◆ AUFGABEN ZUM TEXT:
(1) Fassen Sie den Bericht über die Schubert-Messe in zwei Sätzen zusammen.
(2) Schreiben Sie die Fortsetzung des Berichts über die Schubert-Messe, beginnend nach dessen letztem Satz.

Schubert-Komposition eine enorme Herausforderung
Voller Einsatz bei Orchestermesse

Vohenstrauß. (cf) Ein außergewöhnliches kirchenmusikalisches, ja konzertantes Ereignis bescherte der Ostermontag fast 500 Besuchern in der katholischen Stadtpfarrkirche: Der Kirchenchor - klanggewaltig begleitet von Instrumentalisten - brachte eine musikalische Rarität zu Gehör, nämlich die Messe in G des Komponisten Franz Schubert.

Das von Schubert in jungen Jahren geschaffene Werk verlangte mit seinen hohen Tempi, den anspruchsvollen Solo-Partien und rasch wechselnden Interpretationen sowohl Sängern als auch Orchestergemeinschaft alles Können ab. Der Chor fand dankbare Verstärkung durch Sänger aus der Region, durch Mitglieder des Weidener Kammerchors, der Kirchenchöre St. Josef und Neustadt/WN.

◆ DATENSÄTZE:
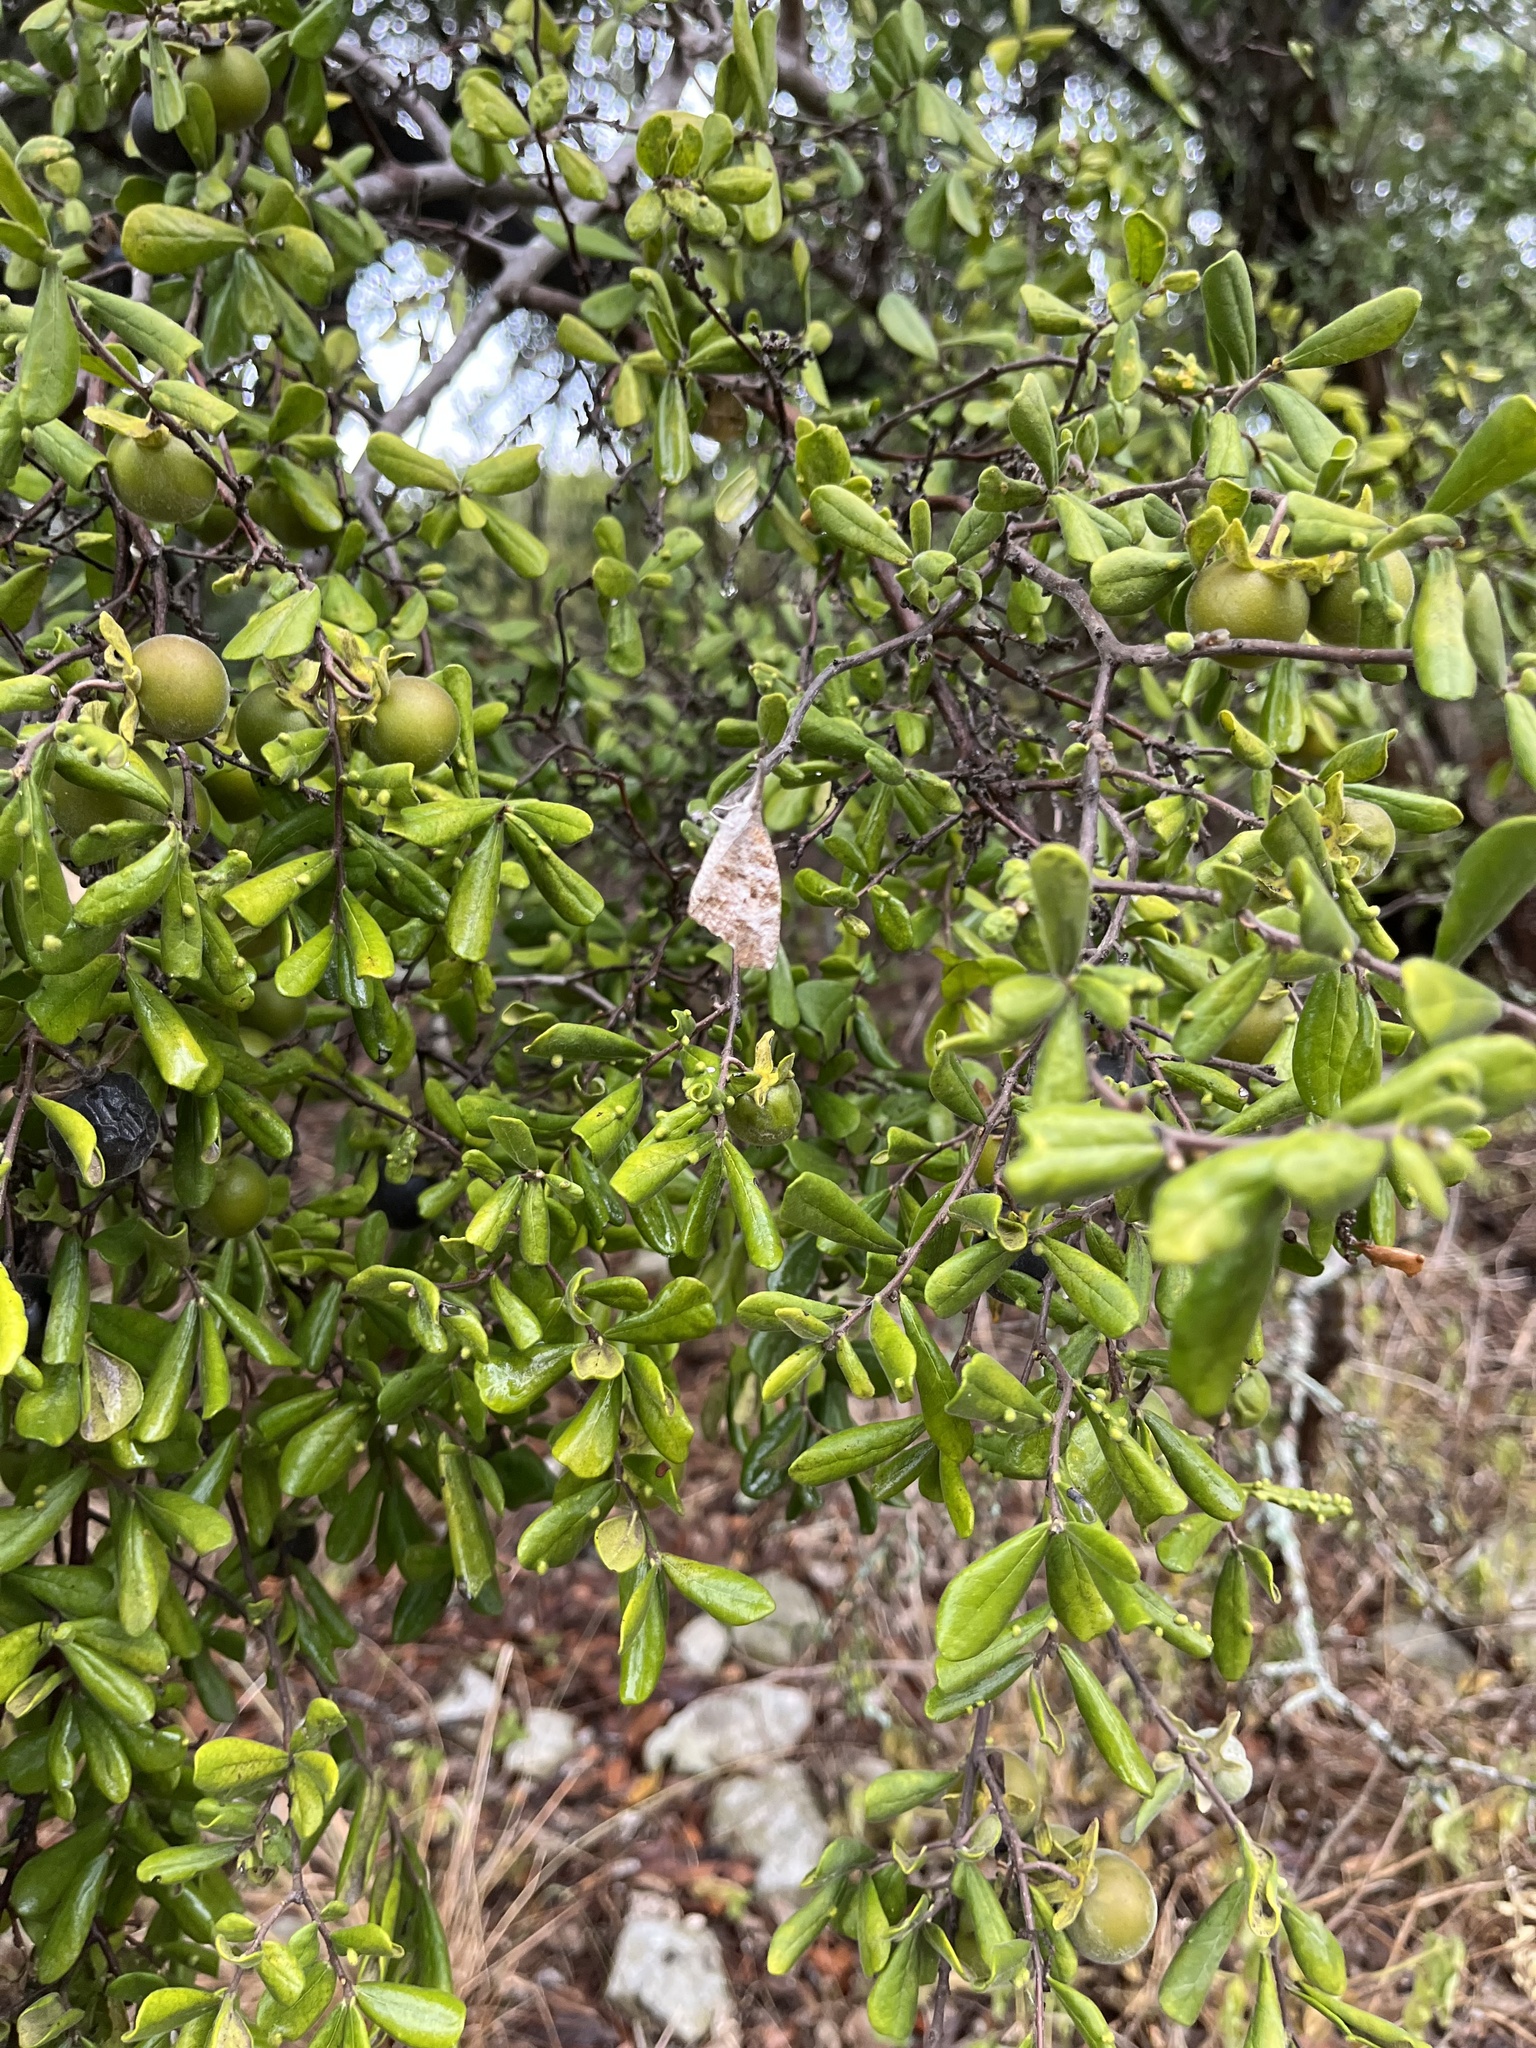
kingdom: Animalia
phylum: Arthropoda
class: Insecta
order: Lepidoptera
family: Nymphalidae
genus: Libytheana
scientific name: Libytheana carinenta
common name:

◆ ERWARTETE AUSGABEN:
(1) Am Ostermontag führte der Kirchenchor in der katholischen Stadtpfarrkirche Vohenstrauß vor fast 500 Besuchern mit Instrumentalbegleitung die Messe in G von Franz Schubert auf. Das in jungen Jahren entstandene Werk verlangte Sängern und Orchester mit hohen Tempi und anspruchsvollen Solo-Partien alles ab, und der Chor wurde durch Sänger aus der Region verstärkt, darunter Mitglieder des Weidener Kammerchors sowie der Kirchenchöre St. Josef und Neustadt/WN.

(2)
Unter Gesamtleitung von Claudia Gruber, unterstützt von Instrumentalisten an der Seite von Willibald Wirth, gestaltete das Ensemble mit insgesamt mehr als 50 Aktiven die vielschichtige, schwierige Schubertmesse als große Herausforderung: andächtig bewegt das Kyrie, majestästisch das Gloria, jubilierend das Sanctus, klagend und ergreifend das Agnus Dei. Bei zahlreichen Sequenzen war bei Chor und Orchester "Vollgas" angesagt, um dem Spannungsbogen gerecht zu werden. Bravourös meisterten die Beteiligten diese musikalischen Klippen. Inniglich und berührend - vor allem beim Benedictus - wirkte die Solistin Eva Danzl (Sopran), souverän bewältigten Ferdinand Kamm (Tenor) und Manfred Dirscherl (Bass) ihren Part.

Quasi das "i-Tüpfelchen" der Orchestermesse bildeten Händels mächtiges "Halleluja" und Mozarts bewegendes Spätwerk "Ave Verum". Jonas Kick unterstrich an der Orgel seine professionelle Ambition.